Could you quote, word for word, the part of the items that opens with the line containing "Document page, 1654x931 pixels." and continues through the end of the items, including both that first line and the last line?

start Material shown

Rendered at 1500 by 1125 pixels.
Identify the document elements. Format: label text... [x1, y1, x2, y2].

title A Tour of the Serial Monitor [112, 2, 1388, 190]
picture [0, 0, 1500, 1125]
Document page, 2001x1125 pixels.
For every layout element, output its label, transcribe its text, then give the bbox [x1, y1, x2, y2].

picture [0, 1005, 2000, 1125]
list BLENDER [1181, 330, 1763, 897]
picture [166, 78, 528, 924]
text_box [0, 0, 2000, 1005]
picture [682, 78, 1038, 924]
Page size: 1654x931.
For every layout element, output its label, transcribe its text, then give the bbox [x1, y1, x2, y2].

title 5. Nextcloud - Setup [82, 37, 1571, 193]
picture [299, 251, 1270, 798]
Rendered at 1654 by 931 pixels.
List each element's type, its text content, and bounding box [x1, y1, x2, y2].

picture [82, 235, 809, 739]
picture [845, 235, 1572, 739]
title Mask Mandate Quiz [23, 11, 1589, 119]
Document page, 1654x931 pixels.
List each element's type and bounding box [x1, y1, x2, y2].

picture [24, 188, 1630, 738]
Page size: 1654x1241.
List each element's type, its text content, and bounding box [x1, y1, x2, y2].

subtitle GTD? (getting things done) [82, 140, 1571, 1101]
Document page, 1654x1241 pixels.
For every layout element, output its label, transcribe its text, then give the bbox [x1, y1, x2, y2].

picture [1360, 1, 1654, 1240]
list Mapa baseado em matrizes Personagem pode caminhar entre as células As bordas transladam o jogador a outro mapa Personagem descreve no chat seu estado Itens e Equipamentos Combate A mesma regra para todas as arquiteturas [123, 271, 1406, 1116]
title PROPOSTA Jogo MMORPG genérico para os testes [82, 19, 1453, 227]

end Material shown

- _Right answer_:
Document page, 1654x931 pixels.
List each element's type and bounding box [x1, y1, x2, y2].

picture [24, 188, 1630, 738]
Page size: 1654x1241.
List each element's type, its text content, and bounding box [x1, y1, x2, y2].

subtitle GTD? (getting things done) [82, 140, 1571, 1101]
Document page, 1654x1241 pixels.
For every layout element, output its label, transcribe its text, then give the bbox [x1, y1, x2, y2].

picture [1360, 1, 1654, 1240]
list Mapa baseado em matrizes Personagem pode caminhar entre as células As bordas transladam o jogador a outro mapa Personagem descreve no chat seu estado Itens e Equipamentos Combate A mesma regra para todas as arquiteturas [123, 271, 1406, 1116]
title PROPOSTA Jogo MMORPG genérico para os testes [82, 19, 1453, 227]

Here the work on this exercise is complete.